I want to visualize the 3D-full-attention maps in the Expert Transformer blocks. However, I noted that with pytorch>2.0（mine is 2.4.0), the default attn_processor is AttnProcessor2_0 with F.scaled_dot_product_attention to directly compute the final QKV results. The F.scaled_dot_product_attention Function is defined in C and hard to modify its output. I also change to oringinal AttnProcessor but it is OOM. It seems that the F.scaled_dot_product_attention can compute efficiently and save about 10GB+ memory?

Expected behavior / 期待表现

Based on AttnProcessor2_0, how can I get the attn_weight= Q* K(T) without complex code modification?

[tengjiayan20]

Instead of using flash attention, you can use vanilla attention calculations.
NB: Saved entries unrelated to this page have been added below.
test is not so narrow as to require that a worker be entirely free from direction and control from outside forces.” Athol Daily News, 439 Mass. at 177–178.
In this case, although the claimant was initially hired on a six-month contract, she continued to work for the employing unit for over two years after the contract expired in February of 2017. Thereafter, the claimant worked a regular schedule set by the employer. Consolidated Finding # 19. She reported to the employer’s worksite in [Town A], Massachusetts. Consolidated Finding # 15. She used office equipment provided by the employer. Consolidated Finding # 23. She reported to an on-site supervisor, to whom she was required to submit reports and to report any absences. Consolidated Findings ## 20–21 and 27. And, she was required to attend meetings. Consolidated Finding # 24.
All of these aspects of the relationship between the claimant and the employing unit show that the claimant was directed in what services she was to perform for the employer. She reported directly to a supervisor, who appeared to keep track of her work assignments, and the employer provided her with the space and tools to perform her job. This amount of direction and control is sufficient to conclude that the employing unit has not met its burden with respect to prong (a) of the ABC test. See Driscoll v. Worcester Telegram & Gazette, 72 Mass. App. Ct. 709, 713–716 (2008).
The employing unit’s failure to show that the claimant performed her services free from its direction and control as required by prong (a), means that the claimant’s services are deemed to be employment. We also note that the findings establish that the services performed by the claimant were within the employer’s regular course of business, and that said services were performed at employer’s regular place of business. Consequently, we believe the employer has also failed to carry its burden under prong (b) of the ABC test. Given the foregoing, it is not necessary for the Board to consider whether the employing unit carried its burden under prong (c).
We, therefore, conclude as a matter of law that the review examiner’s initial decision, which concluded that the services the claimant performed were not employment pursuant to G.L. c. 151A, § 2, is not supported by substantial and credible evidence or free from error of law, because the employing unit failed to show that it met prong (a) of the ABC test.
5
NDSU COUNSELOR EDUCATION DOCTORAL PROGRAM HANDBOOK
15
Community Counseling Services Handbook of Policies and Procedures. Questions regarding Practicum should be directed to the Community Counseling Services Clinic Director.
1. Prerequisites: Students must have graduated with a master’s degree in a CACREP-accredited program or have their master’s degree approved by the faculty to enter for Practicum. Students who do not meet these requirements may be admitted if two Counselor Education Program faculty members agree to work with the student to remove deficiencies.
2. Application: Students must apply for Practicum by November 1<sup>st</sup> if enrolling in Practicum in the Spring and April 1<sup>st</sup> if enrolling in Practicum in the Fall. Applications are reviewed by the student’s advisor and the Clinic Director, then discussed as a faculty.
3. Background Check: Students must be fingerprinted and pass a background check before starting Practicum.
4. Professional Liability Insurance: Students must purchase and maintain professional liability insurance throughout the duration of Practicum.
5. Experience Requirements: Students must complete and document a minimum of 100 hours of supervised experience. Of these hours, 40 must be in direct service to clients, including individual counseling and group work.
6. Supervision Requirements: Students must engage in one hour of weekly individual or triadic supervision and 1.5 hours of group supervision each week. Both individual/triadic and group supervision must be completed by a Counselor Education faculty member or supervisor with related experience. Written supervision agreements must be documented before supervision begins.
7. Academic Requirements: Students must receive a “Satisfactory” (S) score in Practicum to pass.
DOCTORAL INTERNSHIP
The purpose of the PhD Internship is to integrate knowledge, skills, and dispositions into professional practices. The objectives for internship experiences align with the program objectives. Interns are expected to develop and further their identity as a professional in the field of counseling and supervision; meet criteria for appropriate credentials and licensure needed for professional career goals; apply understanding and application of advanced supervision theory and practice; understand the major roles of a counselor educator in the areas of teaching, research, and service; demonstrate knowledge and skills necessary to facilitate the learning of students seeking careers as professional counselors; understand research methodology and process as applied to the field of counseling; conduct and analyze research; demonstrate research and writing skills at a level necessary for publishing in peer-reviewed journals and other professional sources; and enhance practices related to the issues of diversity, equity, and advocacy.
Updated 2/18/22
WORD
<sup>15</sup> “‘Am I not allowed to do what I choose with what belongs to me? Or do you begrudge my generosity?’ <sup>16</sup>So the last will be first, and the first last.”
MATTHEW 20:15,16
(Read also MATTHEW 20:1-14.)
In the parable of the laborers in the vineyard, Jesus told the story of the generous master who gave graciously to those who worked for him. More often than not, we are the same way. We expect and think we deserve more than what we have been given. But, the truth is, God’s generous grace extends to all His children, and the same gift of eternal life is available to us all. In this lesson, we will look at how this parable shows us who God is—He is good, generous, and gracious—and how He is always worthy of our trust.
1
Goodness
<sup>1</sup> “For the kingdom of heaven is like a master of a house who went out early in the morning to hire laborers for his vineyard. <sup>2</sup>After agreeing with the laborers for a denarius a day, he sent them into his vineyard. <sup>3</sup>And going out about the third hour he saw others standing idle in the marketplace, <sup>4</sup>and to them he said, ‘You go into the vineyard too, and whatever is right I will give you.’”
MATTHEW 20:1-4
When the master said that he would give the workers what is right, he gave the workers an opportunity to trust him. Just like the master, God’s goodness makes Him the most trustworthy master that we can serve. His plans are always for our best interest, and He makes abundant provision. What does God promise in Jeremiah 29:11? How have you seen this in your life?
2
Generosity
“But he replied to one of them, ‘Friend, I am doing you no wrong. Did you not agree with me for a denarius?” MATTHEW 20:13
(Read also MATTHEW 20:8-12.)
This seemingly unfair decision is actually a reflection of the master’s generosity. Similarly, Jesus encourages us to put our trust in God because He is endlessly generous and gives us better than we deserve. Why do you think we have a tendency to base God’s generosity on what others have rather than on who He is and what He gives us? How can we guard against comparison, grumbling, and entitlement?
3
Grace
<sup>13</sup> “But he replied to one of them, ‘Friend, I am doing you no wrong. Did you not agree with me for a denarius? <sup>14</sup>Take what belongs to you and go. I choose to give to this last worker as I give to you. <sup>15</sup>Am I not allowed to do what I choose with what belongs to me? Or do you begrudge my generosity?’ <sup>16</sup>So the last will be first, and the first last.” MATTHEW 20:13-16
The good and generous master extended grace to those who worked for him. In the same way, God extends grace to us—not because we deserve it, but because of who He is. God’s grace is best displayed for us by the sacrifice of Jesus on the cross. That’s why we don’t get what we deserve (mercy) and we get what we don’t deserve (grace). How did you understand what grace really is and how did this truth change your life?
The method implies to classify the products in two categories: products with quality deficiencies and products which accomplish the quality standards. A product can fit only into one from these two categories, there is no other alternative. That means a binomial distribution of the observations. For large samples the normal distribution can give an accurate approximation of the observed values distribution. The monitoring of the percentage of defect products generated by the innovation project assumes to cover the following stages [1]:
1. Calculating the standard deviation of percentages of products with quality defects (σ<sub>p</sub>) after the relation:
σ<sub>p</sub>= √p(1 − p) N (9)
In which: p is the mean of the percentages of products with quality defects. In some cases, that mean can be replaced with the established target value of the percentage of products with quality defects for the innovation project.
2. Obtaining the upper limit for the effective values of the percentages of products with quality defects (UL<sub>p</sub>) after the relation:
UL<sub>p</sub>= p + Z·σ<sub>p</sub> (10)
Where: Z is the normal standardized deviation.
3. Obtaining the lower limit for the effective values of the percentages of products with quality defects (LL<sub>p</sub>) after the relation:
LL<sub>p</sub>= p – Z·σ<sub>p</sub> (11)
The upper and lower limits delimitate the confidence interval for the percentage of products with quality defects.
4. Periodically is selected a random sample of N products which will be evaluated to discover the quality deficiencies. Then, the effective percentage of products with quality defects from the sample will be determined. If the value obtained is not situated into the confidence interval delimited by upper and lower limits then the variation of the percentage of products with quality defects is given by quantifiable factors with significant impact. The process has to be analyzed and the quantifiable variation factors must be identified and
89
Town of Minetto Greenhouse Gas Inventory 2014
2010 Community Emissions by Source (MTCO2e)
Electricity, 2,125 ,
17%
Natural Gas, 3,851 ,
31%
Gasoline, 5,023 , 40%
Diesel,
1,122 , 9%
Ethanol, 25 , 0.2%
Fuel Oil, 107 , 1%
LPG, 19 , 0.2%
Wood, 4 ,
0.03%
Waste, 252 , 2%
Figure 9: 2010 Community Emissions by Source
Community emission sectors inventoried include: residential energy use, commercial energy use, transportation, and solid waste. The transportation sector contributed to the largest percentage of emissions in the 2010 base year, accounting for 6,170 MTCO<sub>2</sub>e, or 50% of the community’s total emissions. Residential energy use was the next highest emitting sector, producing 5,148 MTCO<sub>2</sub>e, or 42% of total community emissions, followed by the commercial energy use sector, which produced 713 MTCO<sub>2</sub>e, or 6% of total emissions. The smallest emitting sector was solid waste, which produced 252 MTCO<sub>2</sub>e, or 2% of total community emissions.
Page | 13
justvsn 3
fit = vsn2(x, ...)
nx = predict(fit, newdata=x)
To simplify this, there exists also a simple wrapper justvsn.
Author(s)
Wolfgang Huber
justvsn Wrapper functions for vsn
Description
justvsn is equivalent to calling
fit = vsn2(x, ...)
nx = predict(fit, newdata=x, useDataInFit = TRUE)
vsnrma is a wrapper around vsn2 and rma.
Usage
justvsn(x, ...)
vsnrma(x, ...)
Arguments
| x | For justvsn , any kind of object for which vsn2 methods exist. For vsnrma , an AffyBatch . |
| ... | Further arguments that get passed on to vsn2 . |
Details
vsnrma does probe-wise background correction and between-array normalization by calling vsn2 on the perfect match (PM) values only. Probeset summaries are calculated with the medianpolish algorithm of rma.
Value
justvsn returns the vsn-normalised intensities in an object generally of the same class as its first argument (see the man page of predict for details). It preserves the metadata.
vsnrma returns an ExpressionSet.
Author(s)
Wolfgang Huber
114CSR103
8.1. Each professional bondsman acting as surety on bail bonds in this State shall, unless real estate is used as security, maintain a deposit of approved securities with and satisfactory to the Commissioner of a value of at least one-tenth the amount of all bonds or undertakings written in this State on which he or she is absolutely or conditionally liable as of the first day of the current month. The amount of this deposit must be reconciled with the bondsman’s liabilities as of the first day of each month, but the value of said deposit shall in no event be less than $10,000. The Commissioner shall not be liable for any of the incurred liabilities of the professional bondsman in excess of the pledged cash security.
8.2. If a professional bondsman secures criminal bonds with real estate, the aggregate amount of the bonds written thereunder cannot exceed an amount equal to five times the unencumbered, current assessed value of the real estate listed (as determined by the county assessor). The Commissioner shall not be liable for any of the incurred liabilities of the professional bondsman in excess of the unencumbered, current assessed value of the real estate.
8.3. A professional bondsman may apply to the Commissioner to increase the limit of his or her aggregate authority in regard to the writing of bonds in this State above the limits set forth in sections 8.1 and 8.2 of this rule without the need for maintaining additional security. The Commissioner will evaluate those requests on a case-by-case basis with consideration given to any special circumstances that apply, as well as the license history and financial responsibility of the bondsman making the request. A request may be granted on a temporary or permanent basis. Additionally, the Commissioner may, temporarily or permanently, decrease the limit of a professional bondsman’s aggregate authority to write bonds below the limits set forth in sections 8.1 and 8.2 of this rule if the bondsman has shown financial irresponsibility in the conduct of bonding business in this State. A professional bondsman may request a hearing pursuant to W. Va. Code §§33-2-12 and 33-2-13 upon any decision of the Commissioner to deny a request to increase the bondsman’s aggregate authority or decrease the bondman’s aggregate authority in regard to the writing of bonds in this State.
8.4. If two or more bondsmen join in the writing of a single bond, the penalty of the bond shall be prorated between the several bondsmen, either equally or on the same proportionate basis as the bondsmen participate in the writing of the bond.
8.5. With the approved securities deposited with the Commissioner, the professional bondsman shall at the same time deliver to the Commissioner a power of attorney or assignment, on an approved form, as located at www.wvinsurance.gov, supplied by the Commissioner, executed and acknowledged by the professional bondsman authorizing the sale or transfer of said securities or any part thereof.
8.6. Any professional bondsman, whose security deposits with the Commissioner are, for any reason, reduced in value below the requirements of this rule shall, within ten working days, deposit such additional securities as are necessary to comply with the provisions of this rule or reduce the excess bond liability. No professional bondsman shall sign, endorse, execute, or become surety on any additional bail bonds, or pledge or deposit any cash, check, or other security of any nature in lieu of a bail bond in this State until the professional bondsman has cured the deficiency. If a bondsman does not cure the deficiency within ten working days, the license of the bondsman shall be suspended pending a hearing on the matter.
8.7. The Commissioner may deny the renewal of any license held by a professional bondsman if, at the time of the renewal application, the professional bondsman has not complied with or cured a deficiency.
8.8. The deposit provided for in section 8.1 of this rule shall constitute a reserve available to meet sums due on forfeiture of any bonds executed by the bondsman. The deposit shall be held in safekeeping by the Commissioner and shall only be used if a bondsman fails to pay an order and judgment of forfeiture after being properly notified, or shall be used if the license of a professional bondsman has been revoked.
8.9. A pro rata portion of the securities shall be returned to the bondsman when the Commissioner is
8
To avoid OOM, you can manually split the Q(K^T) matrix multiplication into blocks.

[tnarek]

@Hryxyhe you can pass an identity matrix to F.scaled_dot_product_attention instead of the actual values, which will return the self-attention between the queries and the keys.

[JustinKai0527]

def compute_attn_map(q, k, batch_chunk=1, head_chunk=1):
    """
    Computes q @ k^T with chunking to avoid OOM issues.
    
    Args:
        q (torch.Tensor): Query tensor of shape (n, head, S, feature).
        k (torch.Tensor): Key tensor of shape (n, head, S, feature).
        batch_chunk (int): Number of batches to process at a time.
        head_chunk (int): Number of attention heads to process at a time.

    Returns:
        torch.Tensor: Result tensor of shape (n, head, S, S).
    """
    # Ensure q and k have the expected dimensions
    assert q.dim() == 4 and k.dim() == 4, "q and k must be 4D tensors"
    assert q.shape == k.shape, "q and k must have the same shape"

    # Get dimensions
    n, head, S, feature = q.shape
    
    # Initialize result tensor (on GPU)
    attn_map = torch.zeros(n, head, S, S, device=q.device, dtype=q.dtype)
    
    # Chunked computation
    for i in range(0, n, batch_chunk):
        for j in range(0, head, head_chunk):
            # Select chunks for current batch and head
            q_chunk = q[i:i+batch_chunk, j:j+head_chunk]  # Shape: (batch_chunk, head_chunk, S, feature)
            k_chunk = k[i:i+batch_chunk, j:j+head_chunk]  # Shape: (batch_chunk, head_chunk, S, feature)
            
            # Compute q @ k^T
            attn_chunk = torch.matmul(q_chunk, k_chunk.transpose(-1, -2))  # Shape: (batch_chunk, head_chunk, S, S)
            
            # Assign to the result tensor
            attn_map[i:i+batch_chunk, j:j+head_chunk] = attn_chunk

    return attn_map


def chunk_dot_product(query, key, num_chunks=10):
    
    chunk_size = query.shape[1] // num_chunks
    
    attn_weight = torch.zeros(query.shape[0], query.shape[1], query.shape[2], query.shape[2], device=query.device, dtype=query.dtype)
    for i in range(num_chunks):
        q_chunk = query[:, i*chunk_size:(i+1)*chunk_size]
        k_chunk = key[:, i*chunk_size:(i+1)*chunk_size]
        attn_weight[:, i*chunk_size:(i+1)*chunk_size] = torch.matmul(q_chunk, k_chunk.transpose(-1, -2))
    
    return attn_weight

# Efficient implementation equivalent to the following:
def scaled_dot_product_attention(query, key, value, attn_mask=None, dropout_p=0.0, is_causal=False, scale=None) -> torch.Tensor:
    L, S = query.size(-2), key.size(-2)
    scale_factor = 1 / math.sqrt(query.size(-1)) if scale is None else scale
    attn_bias = torch.zeros(L, S, dtype=query.dtype).to(query.device)
    if is_causal:
        assert attn_mask is None
        temp_mask = torch.ones(L, S, dtype=torch.bool).tril(diagonal=0)
        attn_bias.masked_fill_(temp_mask.logical_not(), float("-inf"))
        attn_bias.to(query.dtype)

    if attn_mask is not None:
        if attn_mask.dtype == torch.bool:
            attn_bias.masked_fill_(attn_mask.logical_not(), float("-inf"))
        else:
            attn_bias += attn_mask
    attn_weight = query @ key * scale_factor
    attn_weight += attn_bias
    attn_weight = torch.softmax(attn_weight, dim=-1)
    attn_weight = torch.dropout(attn_weight, dropout_p, train=True)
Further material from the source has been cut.